交通について
交通について
「倫敦の繁昌は目撃せねば分かり兼ね候位、馬車、鉄道、電気地下鉄、地下電鉄等、蛛の糸をはりたる如くにてなれぬものは屡ば迷ひ途方もなき処へつれて行かれ候」
夏目金之助 留学中に妻の鏡子にあてた手紙より
馬車について
この時代を代表し、かつまた象徴する交通機関は馬車です。倫敦にはすでに地下鉄も走っていますが、これは労働者が乗るものというイメージを伴っています。従って地下鉄登場以前と同様に、やはり一般的には馬車が活躍を続けています。
倫敦市内には『乗合馬車(後の時代のバスのようなものです)』が、約1,700台も走っており、その乗客は勤務人や知的労働者などの中流階級の人々が主なものです。また、乗合馬車の運転は朝8時から深夜までで、料金は1/2ペンスから3ペンスまでです。
乗合馬車が活躍している一方で、『タクシー馬車(キャブ=辻馬車)』もあります。タクシー馬車の主流は、二人乗りの一頭立て二輪馬車(ハンソム型と呼ばれています)です。主流は二輪馬車ですが、タクシー馬車には四輪のものもあります。四輪馬車は四人乗りで、多くの荷物を乗せるのにも便利です。しかし、タクシー馬車の料金は割高で、普通料金は2マイルで1シリング、さらに1マイル増すごとに1/2シリングずつ値上がりします。そしてまた御者の態度も横柄なものがあり、運賃の三割分のチップを払わない客に罵声を浴びせることもあります。
交通渋滞について
現在倫敦市内は慢性的な交通渋滞に悩まされています。急激な人口増加によって交通量が爆発的に増えたためです。特に大通りは多くの馬車が詰めかけていますので、日中は多くの場合渋滞しているのです。
地下鉄について
倫敦の地下鉄の歴史は1863年にメトロポリタン鉄道で始まりました。これは同時に世界最初の地下鉄でもあります。この路線の工法は『開削埋め戻し工法』と呼ばれるもので、完全な地下鉄というよりはむしろ『半地下鉄』とでもいうべきものです。また地下鉄は、当初は労働者の乗るものというイメージで見られていました。動力車は蒸気機関車ですし、朝晩の労働者達によるラッシュアワーも、中流以上の階級に属する人々が地下鉄を好まない理由です。しかし、地下鉄の延長は着々と進み、1884年には地下鉄環状線(全長約13マイル)が完成しています。地下鉄環状線沿いには大きな終着駅が多数あります。

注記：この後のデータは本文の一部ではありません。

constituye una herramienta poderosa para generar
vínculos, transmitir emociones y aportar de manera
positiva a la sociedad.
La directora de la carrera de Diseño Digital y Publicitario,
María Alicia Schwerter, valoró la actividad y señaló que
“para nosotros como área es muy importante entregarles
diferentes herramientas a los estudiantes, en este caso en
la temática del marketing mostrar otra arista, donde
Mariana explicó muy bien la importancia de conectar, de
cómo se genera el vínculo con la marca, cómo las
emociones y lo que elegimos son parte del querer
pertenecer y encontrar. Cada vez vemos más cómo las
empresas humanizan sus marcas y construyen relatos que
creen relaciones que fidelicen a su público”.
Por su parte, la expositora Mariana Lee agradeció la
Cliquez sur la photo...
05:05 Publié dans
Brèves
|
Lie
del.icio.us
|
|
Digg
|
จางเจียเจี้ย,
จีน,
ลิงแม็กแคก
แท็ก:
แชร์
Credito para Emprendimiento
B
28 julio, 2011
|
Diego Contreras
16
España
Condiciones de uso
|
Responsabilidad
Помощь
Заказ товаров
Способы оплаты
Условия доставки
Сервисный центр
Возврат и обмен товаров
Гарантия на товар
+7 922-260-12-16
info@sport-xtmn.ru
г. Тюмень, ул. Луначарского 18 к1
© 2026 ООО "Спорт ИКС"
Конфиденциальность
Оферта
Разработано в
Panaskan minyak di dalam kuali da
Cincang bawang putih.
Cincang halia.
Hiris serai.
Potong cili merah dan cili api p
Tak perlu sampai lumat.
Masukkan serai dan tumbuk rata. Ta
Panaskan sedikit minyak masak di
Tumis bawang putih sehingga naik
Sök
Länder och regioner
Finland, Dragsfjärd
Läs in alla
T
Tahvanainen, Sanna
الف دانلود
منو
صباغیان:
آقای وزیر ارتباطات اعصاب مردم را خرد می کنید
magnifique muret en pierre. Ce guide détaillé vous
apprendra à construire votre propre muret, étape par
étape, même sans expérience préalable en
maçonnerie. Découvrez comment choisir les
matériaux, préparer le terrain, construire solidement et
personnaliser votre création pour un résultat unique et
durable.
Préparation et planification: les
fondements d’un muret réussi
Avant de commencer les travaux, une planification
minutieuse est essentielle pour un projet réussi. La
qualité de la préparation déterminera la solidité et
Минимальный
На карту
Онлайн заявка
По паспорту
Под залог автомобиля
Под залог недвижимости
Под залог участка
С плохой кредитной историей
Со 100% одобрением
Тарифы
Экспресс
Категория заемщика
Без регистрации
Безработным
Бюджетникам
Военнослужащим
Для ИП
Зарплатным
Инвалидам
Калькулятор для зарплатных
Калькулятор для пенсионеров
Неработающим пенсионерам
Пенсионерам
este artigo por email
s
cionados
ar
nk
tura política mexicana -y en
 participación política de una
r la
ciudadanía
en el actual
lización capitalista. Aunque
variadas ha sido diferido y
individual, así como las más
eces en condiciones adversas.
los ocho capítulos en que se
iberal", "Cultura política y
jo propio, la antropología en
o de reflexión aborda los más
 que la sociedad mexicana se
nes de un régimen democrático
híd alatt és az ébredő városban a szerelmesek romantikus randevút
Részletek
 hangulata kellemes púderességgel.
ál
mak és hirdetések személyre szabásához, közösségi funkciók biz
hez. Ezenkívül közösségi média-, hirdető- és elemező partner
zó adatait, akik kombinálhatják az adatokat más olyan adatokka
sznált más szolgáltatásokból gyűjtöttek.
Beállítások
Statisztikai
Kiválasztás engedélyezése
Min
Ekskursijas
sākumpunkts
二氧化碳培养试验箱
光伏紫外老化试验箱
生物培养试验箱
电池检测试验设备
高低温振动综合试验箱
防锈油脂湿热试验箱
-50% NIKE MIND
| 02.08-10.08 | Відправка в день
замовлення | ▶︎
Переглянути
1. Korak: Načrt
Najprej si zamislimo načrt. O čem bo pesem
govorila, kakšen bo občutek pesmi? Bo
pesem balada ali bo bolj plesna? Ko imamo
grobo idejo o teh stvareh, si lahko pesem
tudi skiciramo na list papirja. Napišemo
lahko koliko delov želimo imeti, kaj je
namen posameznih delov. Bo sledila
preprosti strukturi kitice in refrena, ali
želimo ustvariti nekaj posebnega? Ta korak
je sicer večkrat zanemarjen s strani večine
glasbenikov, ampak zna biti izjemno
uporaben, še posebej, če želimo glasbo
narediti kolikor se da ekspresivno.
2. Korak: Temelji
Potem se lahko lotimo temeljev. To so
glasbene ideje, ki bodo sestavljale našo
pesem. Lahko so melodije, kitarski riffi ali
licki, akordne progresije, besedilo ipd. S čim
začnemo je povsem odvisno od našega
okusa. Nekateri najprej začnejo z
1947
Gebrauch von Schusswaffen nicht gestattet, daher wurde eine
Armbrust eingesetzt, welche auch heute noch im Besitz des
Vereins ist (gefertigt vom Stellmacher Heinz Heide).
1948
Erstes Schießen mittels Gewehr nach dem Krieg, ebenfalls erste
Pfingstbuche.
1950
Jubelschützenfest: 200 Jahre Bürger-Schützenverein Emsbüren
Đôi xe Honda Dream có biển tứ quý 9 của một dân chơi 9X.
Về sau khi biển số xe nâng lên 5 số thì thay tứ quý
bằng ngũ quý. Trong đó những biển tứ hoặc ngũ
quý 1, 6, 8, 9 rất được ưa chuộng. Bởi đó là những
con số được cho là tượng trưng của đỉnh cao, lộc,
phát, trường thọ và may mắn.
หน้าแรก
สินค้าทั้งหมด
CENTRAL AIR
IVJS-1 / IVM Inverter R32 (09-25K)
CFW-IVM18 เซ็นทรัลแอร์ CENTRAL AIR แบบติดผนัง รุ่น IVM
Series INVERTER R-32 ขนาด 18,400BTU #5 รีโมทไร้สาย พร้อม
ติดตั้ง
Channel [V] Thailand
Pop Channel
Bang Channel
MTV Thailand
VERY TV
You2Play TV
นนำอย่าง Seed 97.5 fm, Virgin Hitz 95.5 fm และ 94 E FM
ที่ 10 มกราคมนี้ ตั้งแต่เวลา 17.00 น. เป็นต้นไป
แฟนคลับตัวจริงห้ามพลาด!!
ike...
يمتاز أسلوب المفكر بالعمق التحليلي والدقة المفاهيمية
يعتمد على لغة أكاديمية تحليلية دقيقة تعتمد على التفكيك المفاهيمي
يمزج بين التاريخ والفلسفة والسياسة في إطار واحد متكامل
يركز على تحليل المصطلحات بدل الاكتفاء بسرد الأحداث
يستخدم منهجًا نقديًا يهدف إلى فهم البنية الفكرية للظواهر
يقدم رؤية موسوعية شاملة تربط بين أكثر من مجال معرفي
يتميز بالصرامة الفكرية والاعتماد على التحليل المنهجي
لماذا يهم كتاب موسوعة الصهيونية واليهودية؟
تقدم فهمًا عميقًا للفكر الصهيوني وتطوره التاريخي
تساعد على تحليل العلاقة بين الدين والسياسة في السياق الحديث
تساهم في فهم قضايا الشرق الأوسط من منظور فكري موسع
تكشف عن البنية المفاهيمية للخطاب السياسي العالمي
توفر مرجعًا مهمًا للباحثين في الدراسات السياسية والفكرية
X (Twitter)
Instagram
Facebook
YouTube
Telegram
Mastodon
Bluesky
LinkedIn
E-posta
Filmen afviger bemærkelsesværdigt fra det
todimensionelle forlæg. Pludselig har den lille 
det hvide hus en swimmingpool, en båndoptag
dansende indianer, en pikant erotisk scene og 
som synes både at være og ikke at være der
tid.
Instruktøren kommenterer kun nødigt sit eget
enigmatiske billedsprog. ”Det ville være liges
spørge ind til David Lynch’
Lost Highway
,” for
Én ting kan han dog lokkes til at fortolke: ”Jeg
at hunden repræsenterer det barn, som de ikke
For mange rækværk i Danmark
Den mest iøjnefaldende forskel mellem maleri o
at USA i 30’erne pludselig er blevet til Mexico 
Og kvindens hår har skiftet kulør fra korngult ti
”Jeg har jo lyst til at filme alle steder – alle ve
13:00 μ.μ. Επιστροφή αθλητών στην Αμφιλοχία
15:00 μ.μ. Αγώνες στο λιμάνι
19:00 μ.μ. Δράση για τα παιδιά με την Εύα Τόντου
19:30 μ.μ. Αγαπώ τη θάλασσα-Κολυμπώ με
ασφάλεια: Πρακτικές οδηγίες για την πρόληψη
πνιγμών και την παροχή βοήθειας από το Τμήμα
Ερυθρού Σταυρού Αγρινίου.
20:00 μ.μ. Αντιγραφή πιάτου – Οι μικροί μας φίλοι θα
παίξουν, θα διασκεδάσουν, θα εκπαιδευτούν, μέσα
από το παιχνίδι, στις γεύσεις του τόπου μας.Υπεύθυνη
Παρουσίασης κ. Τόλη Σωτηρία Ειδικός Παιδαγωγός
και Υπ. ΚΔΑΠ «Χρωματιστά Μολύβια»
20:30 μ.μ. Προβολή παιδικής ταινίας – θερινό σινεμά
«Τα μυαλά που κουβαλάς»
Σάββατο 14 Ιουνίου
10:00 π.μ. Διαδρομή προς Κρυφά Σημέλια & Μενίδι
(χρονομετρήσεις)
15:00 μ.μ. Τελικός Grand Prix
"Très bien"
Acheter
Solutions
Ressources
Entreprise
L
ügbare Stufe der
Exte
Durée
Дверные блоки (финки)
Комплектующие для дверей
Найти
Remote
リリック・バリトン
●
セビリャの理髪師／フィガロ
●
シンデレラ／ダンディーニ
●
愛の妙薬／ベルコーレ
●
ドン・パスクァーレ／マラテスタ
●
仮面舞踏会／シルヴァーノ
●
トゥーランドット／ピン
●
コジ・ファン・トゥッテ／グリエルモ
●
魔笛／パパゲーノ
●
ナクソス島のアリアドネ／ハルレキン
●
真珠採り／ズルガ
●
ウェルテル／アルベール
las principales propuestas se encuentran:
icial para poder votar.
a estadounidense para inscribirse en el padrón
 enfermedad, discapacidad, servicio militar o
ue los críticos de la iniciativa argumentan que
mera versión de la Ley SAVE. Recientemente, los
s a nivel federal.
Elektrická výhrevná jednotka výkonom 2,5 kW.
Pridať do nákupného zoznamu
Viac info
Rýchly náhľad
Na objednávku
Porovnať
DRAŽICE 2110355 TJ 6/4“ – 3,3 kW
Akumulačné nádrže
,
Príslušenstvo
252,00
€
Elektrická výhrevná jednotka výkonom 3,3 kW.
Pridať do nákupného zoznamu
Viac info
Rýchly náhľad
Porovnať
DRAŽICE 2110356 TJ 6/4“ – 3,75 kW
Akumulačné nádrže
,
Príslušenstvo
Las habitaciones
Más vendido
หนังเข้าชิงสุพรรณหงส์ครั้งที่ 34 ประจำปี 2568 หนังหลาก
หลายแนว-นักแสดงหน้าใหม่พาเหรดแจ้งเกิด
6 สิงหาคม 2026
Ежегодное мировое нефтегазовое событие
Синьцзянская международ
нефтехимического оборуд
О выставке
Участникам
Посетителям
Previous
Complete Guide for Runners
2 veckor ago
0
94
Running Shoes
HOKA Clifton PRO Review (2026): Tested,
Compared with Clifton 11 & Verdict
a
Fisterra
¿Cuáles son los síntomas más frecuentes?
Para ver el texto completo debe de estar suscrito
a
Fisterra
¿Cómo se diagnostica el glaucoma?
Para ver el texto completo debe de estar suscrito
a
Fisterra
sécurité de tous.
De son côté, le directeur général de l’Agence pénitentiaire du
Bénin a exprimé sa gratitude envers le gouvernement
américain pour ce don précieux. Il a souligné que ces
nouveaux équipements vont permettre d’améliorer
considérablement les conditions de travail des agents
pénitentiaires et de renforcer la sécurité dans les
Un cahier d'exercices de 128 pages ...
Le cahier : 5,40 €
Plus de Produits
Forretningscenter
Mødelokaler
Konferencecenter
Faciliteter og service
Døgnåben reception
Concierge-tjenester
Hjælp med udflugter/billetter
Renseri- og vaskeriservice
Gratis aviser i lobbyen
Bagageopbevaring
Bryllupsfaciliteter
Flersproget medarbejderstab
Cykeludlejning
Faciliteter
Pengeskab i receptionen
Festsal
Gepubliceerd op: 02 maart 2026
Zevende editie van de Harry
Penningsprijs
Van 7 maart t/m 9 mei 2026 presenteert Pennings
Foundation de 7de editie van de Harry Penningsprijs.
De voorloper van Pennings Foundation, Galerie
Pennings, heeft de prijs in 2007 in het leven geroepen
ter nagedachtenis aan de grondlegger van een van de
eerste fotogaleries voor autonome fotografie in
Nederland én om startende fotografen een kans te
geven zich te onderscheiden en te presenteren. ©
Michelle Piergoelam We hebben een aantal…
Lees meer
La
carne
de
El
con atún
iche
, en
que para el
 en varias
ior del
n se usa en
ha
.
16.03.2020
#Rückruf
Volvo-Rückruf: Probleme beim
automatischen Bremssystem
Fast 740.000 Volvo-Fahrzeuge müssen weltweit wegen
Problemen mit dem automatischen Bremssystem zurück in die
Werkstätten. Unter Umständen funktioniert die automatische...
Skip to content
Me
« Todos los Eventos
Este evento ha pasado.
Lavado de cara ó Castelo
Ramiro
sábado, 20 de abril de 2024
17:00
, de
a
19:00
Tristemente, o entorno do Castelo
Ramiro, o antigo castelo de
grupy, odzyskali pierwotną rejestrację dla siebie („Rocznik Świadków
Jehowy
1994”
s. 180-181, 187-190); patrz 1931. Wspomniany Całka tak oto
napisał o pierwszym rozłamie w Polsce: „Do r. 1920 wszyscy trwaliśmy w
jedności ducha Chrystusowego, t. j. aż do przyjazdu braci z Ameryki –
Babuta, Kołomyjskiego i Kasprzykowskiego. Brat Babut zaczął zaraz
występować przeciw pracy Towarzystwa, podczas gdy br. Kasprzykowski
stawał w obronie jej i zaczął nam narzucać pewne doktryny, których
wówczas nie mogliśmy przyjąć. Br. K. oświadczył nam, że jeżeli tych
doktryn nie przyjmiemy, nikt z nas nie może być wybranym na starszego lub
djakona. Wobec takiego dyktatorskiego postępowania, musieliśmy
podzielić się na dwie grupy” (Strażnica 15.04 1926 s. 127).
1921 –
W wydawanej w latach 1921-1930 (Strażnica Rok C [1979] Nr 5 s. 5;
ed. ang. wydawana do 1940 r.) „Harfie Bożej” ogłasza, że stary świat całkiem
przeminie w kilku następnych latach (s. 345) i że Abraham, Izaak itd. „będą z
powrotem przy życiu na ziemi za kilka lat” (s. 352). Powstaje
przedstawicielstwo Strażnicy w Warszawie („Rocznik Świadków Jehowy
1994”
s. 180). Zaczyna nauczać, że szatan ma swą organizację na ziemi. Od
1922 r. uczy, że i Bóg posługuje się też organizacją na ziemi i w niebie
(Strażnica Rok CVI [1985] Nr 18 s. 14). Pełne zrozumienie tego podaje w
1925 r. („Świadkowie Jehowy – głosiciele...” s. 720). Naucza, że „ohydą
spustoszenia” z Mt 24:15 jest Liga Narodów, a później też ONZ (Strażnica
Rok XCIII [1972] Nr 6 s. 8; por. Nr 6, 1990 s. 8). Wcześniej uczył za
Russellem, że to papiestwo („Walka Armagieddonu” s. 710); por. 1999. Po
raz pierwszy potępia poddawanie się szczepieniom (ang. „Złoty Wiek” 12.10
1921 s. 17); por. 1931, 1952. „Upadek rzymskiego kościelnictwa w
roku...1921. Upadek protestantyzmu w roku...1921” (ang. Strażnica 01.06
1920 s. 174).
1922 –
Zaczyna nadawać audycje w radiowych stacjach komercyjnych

倫敦の街に本格的なチューブ式地下鉄が走るのは1890年からで、シティーのイングランド銀行のそばの駅から、ストックウェルまでを結ぶ路線です。小さな電気機関車が3両連結の客車を牽いています。各車両の後部にはデッキがあり、車掌が乗り込んでいます。この路線は『シティー・オヴ・ロンドン・アンド・サザック地下鉄道』といいます。また、1897年には『ウォータールー・アンド・シティー線』が開通します。次いで1900年に『タペニー・チューブ(2ペンス地下鉄)』という愛称を持つ『セントラルロンドン線』が開通すると、倫敦の重要なショッピング街とシティーが結ばれたこともあり、地下鉄は次第に市民達の間で利用されるようになります。
#倫敦の地下鉄の地図
鉄道について
英国は鉄道発祥の地です。1825年にはストックトンとダーリントンの間に世界最初の鉄道が開通しました。1830年には画期的なリバプールとマンチェスターの間の鉄道が完成し、1836年には倫敦にも鉄道が到来しました。そして19世紀も終わり頃になると、鉄道網はほぼ完成し、総営業距離は1万7千マイルに及んでいます。急行列車の速度は時速40マイル程度です。これは大体時速65キロメートルであり、かなり速いものだといえるでしょう。
1890年代には倫敦の終着駅もほぼ完成しています。倫敦には中央駅がありません。各社協議の上で中央駅を作らずにターミナルを分散し、一定の環状線(地下鉄環状線)よりも都心への乗り入れをしないことになっています。当時の倫敦の終着駅を西の方から時計回りに地下鉄環状線に沿って順に並べると、以下のようになります。
パディントン駅→ユーストン駅→セント・パンクラス駅→キングズ・クロス駅→
リヴァプールストリート駅→ロンドンブリッジ駅→キャノンストリート駅→チャリング・クロス駅→ウォタールー駅→ヴィクトリア駅
以上の10駅はそれぞれ壮大な建築物です。『倫敦ガイド』にそれぞれの駅の解説が行われています。